Он лежал один на широкой тахте (это прекрасно, что у нее хватило такта переселиться хоть на время!) и разговаривал с другой, понятливой Лидой. В их беседе не было ожесточения (может, потому, что не осталось сил после сцены в ванной).

Он. Лидка, ты бы могла стать моим главным человеком. Самым главным.

Она. Могла, да не стала, верно?

Он. Потому что начала пытать меня любовью. Разве ты не знаешь, что мы не прощаем слишком большой любви?

Она. Тут, значит, лучше поменьше? Да? Лучше недобрать, чем перебрать?

Она медленно вышла из-за крапивенского своего дома, из-за жердей, по которым тянулся хмель (такие жерди были в городке повсюду), — у нее было молодое, прекрасное лицо, длинные, как тогда, светлые волосы и независимая, та самая лихая улыбка, которая позже исказила ее лицо, жизнь, их отношения.

Молодая женщина подходила, тянулась к нему, а он видел только эту не идущую к разговору хищную, лихую улыбку. И теперь уже твердо знал: нет.

— Я не умею вполсилы, — говорила она, подкрадываясь. — Тогда уж ничего не надо. Хочешь, уйду?

Она, может, не верила словам, эта другая, молодая Лида. И он поймал ее на слове.

— Да. Хочу, — ответил он. — Уйди.

Лида запрокинула голову и завыла страшно, как воют бабы на похоронах. Космы ее, похожие на собачьи уши, мотались не в лад с движениями.

«Собака, чужая собака… Она перегрызет мне горло!» И в самом деле её хищные белые зубы с острыми клычками клацнули где-то рядом. Он проснулся, вскочил. Московская квартира. Пашутина комната пуста. На столе записка: «У нас, кажется, непоправимо. Я ушла. Ведь ты захотел, чтоб я ушла?! Л.»

Разве смотрят двое один и тот же сон? Значит, она уже научилась? Давно ли?

Внизу приписка: «Пока не позовешь, не вернусь».

— Я не позову, — сказал Виталий громко. И тут же ощутил это: гора — с плеч, а сам — в весе пера. Ветром сдует. Ах, как врастают в нас привязанности! В химии есть такое понятие — диффузия. Это когда два металла, тесно соприкасаясь, внедряют друг в друга свои молекулы.

В Виталии бродили эти нездоровые, надрывные, чужие молекулы, он ощущал себя совершенно больным. Нес гору — казался себе огромным, силачом, а гора с плеч — в весе пера… Ветром… Но ведь — свобода! Перо, ветер, полет, легкость.
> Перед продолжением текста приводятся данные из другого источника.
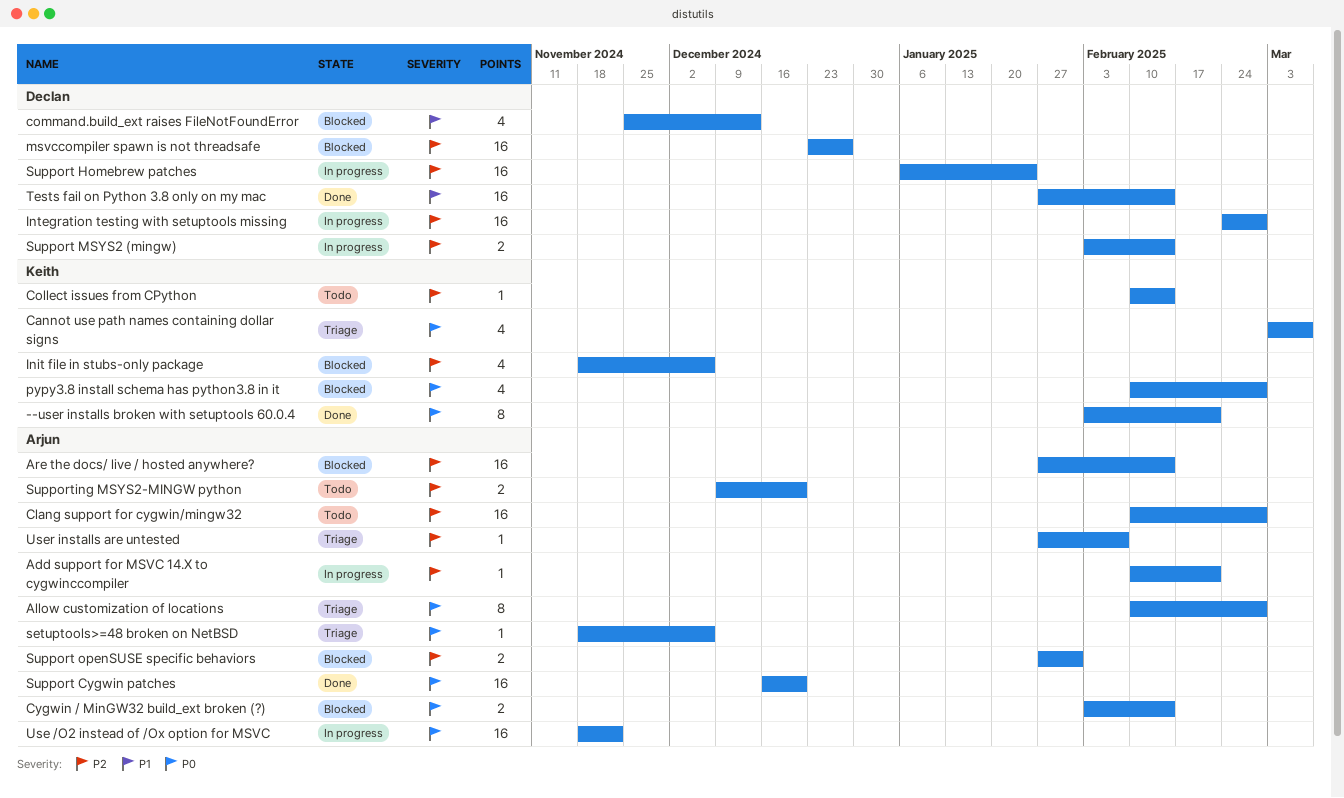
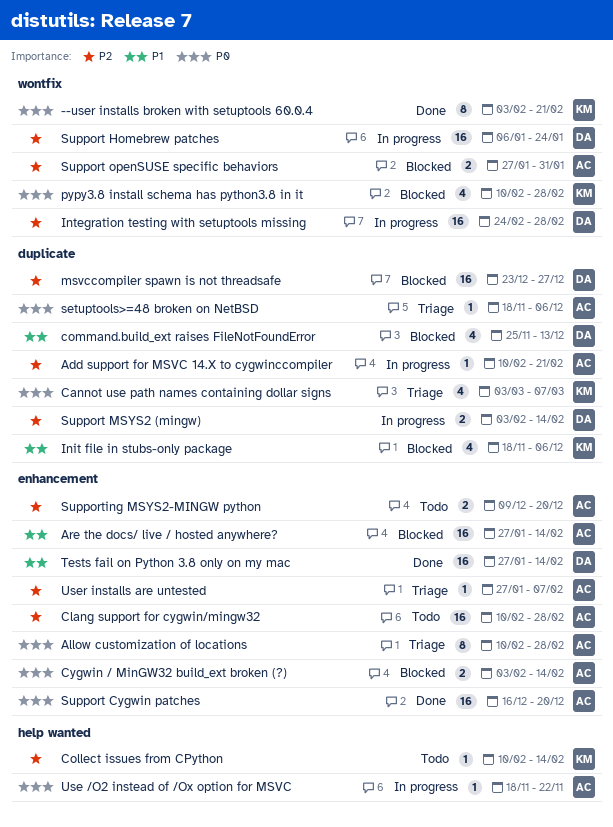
Are the docs/ live / hosted anywhere?, priority: P2 -> P1
Init file in stubs-only package, priority: P2 -> P1
Use /O2 instead of /Ox option for MSVC, estimate: 16 -> 1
Лида не взяла вещей. Она, эта Лида, не из сна, тоже, видно, не верила словам. Своим словам. Вернется. Вернется без зова.

Порыв ветра улегся. Успокоение. Свобода, вероятно, хотела ограничений…

Слишком долгим было соприкосновение двух разнородных металлов. Слишком.

Но куда деваются пришлые молекулы, когда диффузия прекращается?